# Problem to work on
Your answer must be the records below, printed exactly.

___ Input data ___

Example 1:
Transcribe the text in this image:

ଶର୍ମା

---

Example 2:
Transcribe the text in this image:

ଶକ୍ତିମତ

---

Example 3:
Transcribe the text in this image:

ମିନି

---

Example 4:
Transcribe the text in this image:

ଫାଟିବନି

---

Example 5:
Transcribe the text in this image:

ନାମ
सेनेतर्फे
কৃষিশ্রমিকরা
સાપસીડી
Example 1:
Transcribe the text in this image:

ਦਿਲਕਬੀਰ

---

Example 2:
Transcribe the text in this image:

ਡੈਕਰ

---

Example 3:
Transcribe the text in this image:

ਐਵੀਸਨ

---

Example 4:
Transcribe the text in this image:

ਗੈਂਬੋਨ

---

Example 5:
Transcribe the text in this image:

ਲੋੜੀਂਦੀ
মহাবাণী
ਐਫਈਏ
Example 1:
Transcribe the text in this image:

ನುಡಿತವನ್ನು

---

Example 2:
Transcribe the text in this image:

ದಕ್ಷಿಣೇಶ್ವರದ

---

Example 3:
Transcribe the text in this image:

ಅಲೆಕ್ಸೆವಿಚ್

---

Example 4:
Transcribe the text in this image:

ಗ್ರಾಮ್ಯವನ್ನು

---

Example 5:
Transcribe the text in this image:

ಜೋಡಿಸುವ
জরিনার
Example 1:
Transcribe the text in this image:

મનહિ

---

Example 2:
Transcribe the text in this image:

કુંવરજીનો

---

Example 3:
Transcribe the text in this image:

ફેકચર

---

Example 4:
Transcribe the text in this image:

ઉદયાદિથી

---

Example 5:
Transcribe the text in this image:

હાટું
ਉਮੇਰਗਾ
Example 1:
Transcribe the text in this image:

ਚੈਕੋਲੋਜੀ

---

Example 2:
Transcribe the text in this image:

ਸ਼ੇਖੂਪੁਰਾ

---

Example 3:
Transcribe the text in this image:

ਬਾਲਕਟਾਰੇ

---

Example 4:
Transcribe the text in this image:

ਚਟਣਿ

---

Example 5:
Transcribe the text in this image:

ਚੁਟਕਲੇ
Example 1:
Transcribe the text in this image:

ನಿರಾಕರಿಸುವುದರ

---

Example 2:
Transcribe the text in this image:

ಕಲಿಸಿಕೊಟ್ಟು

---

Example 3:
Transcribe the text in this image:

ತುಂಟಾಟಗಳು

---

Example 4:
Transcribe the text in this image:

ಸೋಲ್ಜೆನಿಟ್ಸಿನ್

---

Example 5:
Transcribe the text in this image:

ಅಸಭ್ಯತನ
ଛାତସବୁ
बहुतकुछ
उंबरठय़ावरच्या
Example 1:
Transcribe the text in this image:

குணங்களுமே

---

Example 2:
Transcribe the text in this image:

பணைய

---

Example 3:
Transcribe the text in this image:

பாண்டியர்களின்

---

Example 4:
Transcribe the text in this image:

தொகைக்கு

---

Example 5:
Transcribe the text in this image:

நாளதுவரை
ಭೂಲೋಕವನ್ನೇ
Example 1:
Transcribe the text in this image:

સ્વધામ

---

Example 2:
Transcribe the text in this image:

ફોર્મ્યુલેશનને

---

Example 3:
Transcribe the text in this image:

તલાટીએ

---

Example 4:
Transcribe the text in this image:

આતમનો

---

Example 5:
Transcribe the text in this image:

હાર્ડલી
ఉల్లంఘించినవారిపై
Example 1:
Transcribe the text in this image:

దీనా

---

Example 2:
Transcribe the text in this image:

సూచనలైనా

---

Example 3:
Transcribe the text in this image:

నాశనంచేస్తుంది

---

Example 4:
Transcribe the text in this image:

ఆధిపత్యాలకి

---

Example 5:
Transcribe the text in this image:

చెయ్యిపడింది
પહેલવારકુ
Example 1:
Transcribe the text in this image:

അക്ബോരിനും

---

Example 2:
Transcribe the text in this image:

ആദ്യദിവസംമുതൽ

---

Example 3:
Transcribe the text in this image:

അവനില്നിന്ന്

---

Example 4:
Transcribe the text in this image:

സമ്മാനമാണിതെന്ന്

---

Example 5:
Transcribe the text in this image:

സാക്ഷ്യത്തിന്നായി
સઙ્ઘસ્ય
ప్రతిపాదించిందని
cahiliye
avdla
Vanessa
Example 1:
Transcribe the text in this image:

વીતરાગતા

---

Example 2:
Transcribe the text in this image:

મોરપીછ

___

# Response to the task
Example 1:
Transcribe the text in this image:

ଶର୍ମା

---

Example 2:
Transcribe the text in this image:

ଶକ୍ତିମତ

---

Example 3:
Transcribe the text in this image:

ମିନି

---

Example 4:
Transcribe the text in this image:

ଫାଟିବନି

---

Example 5:
Transcribe the text in this image:

ନାମ
सेनेतर्फे
কৃষিশ্রমিকরা
સાપસીડી
Example 1:
Transcribe the text in this image:

ਦਿਲਕਬੀਰ

---

Example 2:
Transcribe the text in this image:

ਡੈਕਰ

---

Example 3:
Transcribe the text in this image:

ਐਵੀਸਨ

---

Example 4:
Transcribe the text in this image:

ਗੈਂਬੋਨ

---

Example 5:
Transcribe the text in this image:

ਲੋੜੀਂਦੀ
মহাবাণী
ਐਫਈਏ
Example 1:
Transcribe the text in this image:

ನುಡಿತವನ್ನು

---

Example 2:
Transcribe the text in this image:

ದಕ್ಷಿಣೇಶ್ವರದ

---

Example 3:
Transcribe the text in this image:

ಅಲೆಕ್ಸೆವಿಚ್

---

Example 4:
Transcribe the text in this image:

ಗ್ರಾಮ್ಯವನ್ನು

---

Example 5:
Transcribe the text in this image:

ಜೋಡಿಸುವ
জরিনার
Example 1:
Transcribe the text in this image:

મનહિ

---

Example 2:
Transcribe the text in this image:

કુંવરજીનો

---

Example 3:
Transcribe the text in this image:

ફેકચર

---

Example 4:
Transcribe the text in this image:

ઉદયાદિથી

---

Example 5:
Transcribe the text in this image:

હાટું
ਉਮੇਰਗਾ
Example 1:
Transcribe the text in this image:

ਚੈਕੋਲੋਜੀ

---

Example 2:
Transcribe the text in this image:

ਸ਼ੇਖੂਪੁਰਾ

---

Example 3:
Transcribe the text in this image:

ਬਾਲਕਟਾਰੇ

---

Example 4:
Transcribe the text in this image:

ਚਟਣਿ

---

Example 5:
Transcribe the text in this image:

ਚੁਟਕਲੇ
Example 1:
Transcribe the text in this image:

ನಿರಾಕರಿಸುವುದರ

---

Example 2:
Transcribe the text in this image:

ಕಲಿಸಿಕೊಟ್ಟು

---

Example 3:
Transcribe the text in this image:

ತುಂಟಾಟಗಳು

---

Example 4:
Transcribe the text in this image:

ಸೋಲ್ಜೆನಿಟ್ಸಿನ್

---

Example 5:
Transcribe the text in this image:

ಅಸಭ್ಯತನ
ଛାତସବୁ
बहुतकुछ
उंबरठय़ावरच्या
Example 1:
Transcribe the text in this image:

குணங்களுமே

---

Example 2:
Transcribe the text in this image:

பணைய

---

Example 3:
Transcribe the text in this image:

பாண்டியர்களின்

---

Example 4:
Transcribe the text in this image:

தொகைக்கு

---

Example 5:
Transcribe the text in this image:

நாளதுவரை
ಭೂಲೋಕವನ್ನೇ
Example 1:
Transcribe the text in this image:

સ્વધામ

---

Example 2:
Transcribe the text in this image:

ફોર્મ્યુલેશનને

---

Example 3:
Transcribe the text in this image:

તલાટીએ

---

Example 4:
Transcribe the text in this image:

આતમનો

---

Example 5:
Transcribe the text in this image:

હાર્ડલી
ఉల్లంఘించినవారిపై
Example 1:
Transcribe the text in this image:

దీనా

---

Example 2:
Transcribe the text in this image:

సూచనలైనా

---

Example 3:
Transcribe the text in this image:

నాశనంచేస్తుంది

---

Example 4:
Transcribe the text in this image:

ఆధిపత్యాలకి

---

Example 5:
Transcribe the text in this image:

చెయ్యిపడింది
પહેલવારકુ
Example 1:
Transcribe the text in this image:

അക്ബോരിനും

---

Example 2:
Transcribe the text in this image:

ആദ്യദിവസംമുതൽ

---

Example 3:
Transcribe the text in this image:

അവനില്നിന്ന്

---

Example 4:
Transcribe the text in this image:

സമ്മാനമാണിതെന്ന്

---

Example 5:
Transcribe the text in this image:

സാക്ഷ്യത്തിന്നായി
સઙ્ઘસ્ય
ప్రతిపాదించిందని
cahiliye
avdla
Vanessa
Example 1:
Transcribe the text in this image:

વીતરાગતા

---

Example 2:
Transcribe the text in this image:

મોરપીછ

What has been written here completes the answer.